Markus Lewe, Präsident des Deutschen Städtetages, gegenüber der Deutschen Presse-Agentur
Der Deutsche Städtetag appelliert an Bund und Länder, die finanzielle Ausstattung der Städte für die Aufnahme und Integration von Geflüchteten zu verbessern. Auch bei der Unterbringung geflüchteter Menschen brauchen die Städte deutlich mehr Unterstützung. Dazu sagte Markus Lewe, Präsident des Deutschen Städtetages und Oberbürgermeister der Stadt Münster, gegenüber der Deutschen Presse-Agentur:
“Die Debatte um die Bezahlkarte darf nicht den Blick verstellen auf die viel wichtigeren offenen Fragen zur Flüchtlingspolitik.

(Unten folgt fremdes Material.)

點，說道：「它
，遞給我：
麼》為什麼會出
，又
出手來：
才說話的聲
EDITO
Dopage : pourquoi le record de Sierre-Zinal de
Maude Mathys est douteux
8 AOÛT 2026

Wir mahnen weiter eine bessere Finanzausstattung der Kommunen an, um Geflüchtete aufnehmen und integrieren zu können. Gerade die Integration muss im Fokus bleiben und funktioniert längst noch nicht so, wie es nötig wäre.
Wir stellen uns den vielen Integrationsaufgaben vor Ort, doch allein können wir das finanziell nicht stemmen. Immerhin haben sich Bund und Länder inzwischen auf eine atmende Finanzierung geeinigt: Wenn mehr Geflüchtete kommen, steigen auch die Mittel des Bundes. Das ist ein Meilenstein, die Städte haben das lange gefordert. Aber klar ist: Die aktuelle Pro-Kopf-Pauschale von 7.500 Euro reicht nicht aus, um die Aufwendungen zu decken.

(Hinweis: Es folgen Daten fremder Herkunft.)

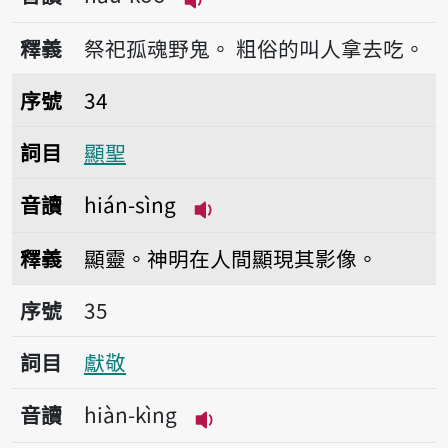
播放音讀hàu-koo
釋義
祭祀孤魂野鬼。
粗俗的叫人拿去吃。
序號34顯聖
序號
34
詞目
顯聖
音讀
hián-sìng
播放音讀hián-sìng
釋義
顯靈。神明在人間顯現其影像。
序號35獻敬
序號
35
詞目
獻敬
音讀
hiàn-kìng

Insbesondere für die Integration der Flüchtlinge muss der Bund noch einmal nachlegen. Und die Länder müssen die Bundesmittel möglichst eins zu eins an die Kommunen weitergeben. Das ist nicht in allen Ländern der Fall. Außerdem sollte der Bund die Kosten der Unterkunft für Geflüchtete wieder vollständig übernehmen.
Das entlastet die Kommunen zielgenau und hat sich in der Vergangenheit bewährt. Es ist weiter schwierig, geflüchtete Menschen in den Kommunen angemessen unterzubringen. Aktuell geht die Zahl der Asylanträge zwar zurück, trotzdem erhöht jeder weitere Zuzug die Zahl der Geflüchteten, die in den Städten leben. Immer noch sind viele in Messehallen oder Zelten untergebracht, auch Familien mit Kindern. Das ist eine enorme Herausforderung, Bund und Länder müssen für Entlastung sorgen.
Die Länder müssen deutlich mehr Plätze in Landeseinrichtungen schaffen und auch der Bund muss eigene Unterbringungskapazitäten zur Erstaufnahme aufbauen.
Bei den Maßnahmen zur Integration der vielen geflüchteten Kinder und Jugendlichen sind wir dringend auf die Unterstützung der zuständigen Länder angewiesen. Es mangelt an Schul- und Kitaplätzen, Sprachkursen und vor allem Personal.
Damit die Rückführung von ausreisepflichtigen Asylsuchenden ohne Bleibeperspektive schneller klappt, brauchen wir vor allem mehr Migrations- und Rücknahmeabkommen mit den Herkunftsländern.
Das hatte der Bund zugesagt. Die Ergebnisse sind aber bisher ernüchternd. Kaum ein Herkunftsland, mit dem verhandelt wurde, hat sich bisher verbindlich zur Rücknahme abgelehnter Asylbewerber verpflichtet. Ausnahmen sind Länder wie Georgien oder Moldau, die bereits als sichere Herkunftsländer eingestuft sind.
Die aktuelle Debatte um eine Arbeitspflicht für Asylbewerber sollte versachlicht werden. Bereits heute schon können Asylbewerber zu gemeinnütziger Arbeit verpflichtet werden. Viel wichtiger ist es, die Voraussetzungen dafür zu schaffen, dass Asylbewerber regulär arbeiten dürfen und können. Es ist gut, dass Bund und Länder im vergangenen Jahr verabredet hatten, rechtliche Hürden für die Arbeitsaufnahme von Geflüchteten zu senken.
Uns ist wichtig, dass Asylbewerber, die den Städten zugewiesen werden, sofort arbeiten dürfen – unabhängig von ihrem Aufenthaltsstatus. Das ist heute noch nicht der Fall.
Tatsächlich entlastet werden die Städte nämlich dann, wenn Geflüchtete eine sozialversicherungspflichtige Beschäftigung aufnehmen. Das sorgt auch für bessere Integration.” Lewe weiter:
“Dafür muss der Bund die Arbeitsagenturen und die Jobcenter gut ausstatten, damit sie Geflüchtete beraten, qualifizieren und in Arbeit vermitteln können. Außerdem müssen Qualifikationen aus dem Heimatland einfacher anerkannt werden.”